» DOCUMENT EXCERPT:
People like to look down on The Blair Witch Project and found footage films for relying on “cheap tricks” like shaky cams. But the need to be economical with both budget and visual effects, often leads found footage’s monsters to be closer to the myths and legends of the past: those archetypal fears with vague but familiar shapes. More often than not, they are witches, demons, ghosts; monsters best left up to the imagination, and who we’ve been imagining since human beings told their first stories. The monsters of found footage film, in most cases, should be left unseen, and instead felt through their absence and unknowability (with the incredible grotesqueries of 2007’s REC serving as the exception to the rule.)

she becomes some old, Dobby-looking lady shifting around trees

The original Paranormal Activity understood this, and had its terrors lift bed sheets invisibly, and drag humans down hallways by their feet in absolute silence. The monsters of found footage films leave wooden stick figures behind as you sleep and keep your friends motionless in the corner of a room while they murder you. By giving the Blair Witch a (stupid, uninventive, almost comedic) form, the new filmmakers not only made her look less frightening, they also gave her the boundaries of a corporeal body. Instead of an omnipresent force, she becomes some old, Dobby-looking lady shifting around trees, trying to regain some of her power by scampering out of view.

» INFORMATION SHOWN:

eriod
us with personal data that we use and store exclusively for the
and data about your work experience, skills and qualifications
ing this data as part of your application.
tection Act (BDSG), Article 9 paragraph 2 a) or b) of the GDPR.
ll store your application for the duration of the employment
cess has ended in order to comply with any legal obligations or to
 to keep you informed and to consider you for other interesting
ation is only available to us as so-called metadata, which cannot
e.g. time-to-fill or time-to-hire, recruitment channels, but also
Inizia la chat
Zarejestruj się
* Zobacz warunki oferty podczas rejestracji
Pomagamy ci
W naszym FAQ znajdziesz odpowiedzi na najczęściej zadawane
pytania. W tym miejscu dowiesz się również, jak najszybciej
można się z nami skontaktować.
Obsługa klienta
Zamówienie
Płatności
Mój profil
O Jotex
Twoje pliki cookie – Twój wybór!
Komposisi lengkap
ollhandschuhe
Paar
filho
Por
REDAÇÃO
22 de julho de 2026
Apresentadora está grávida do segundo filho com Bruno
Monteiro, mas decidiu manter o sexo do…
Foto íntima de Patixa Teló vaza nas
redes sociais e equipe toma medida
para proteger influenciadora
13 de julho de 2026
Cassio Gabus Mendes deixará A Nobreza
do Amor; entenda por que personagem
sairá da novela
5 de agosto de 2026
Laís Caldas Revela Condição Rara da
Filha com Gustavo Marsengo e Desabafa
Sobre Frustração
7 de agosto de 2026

» PROMPT 1:
In the text on found footage films, which 2007 film is named as the exception to the rule?
» PROMPT 2:
For each statement, say whether it agrees with the text on found footage films, and quote the words of the text that decide it.
(a) In the original Paranormal Activity, the terrors drag humans down hallways without a sound.
(b) The monsters of found footage films should usually be shown clearly on screen.
(c) Giving the Blair Witch a form made her look more frightening.
» PROMPT 3:
Write a continuation of the text on found footage films, starting after its last sentence.

» EXPECTED OUTPUT 1:
REC

» EXPECTED OUTPUT 2:
(a) Yes: "drag humans down hallways by their feet in absolute silence."
(b) No: "should be left unseen, and instead felt through their absence and unknowability."
(c) No: "the new filmmakers not only made her look less frightening."

» EXPECTED OUTPUT 3:
The Blair Witch Project catapulted into a phenomenon because of the things it didn’t tell us. It didn’t tell us why the Blair Witch kept her victims in corners, it just left you to realize that every corner in the final house was covered in the tiny bloody handprints of children. It didn’t even tell its actors to act scared, it just left them to camp for seven days in the woods, giving them fewer and fewer food rations in between, only to terrorize them throughout the night. Hell, it was a movie that, conveniently, didn’t even tell the audience it was fictional (which, again, a questionable tactic, but undeniably effective). The Blair Witch Project told its story with so much restraint that some fans became obsessed with finding clues and easter eggs that weren’t even there. It did the job of any good scary story: it made you see ghosts everywhere.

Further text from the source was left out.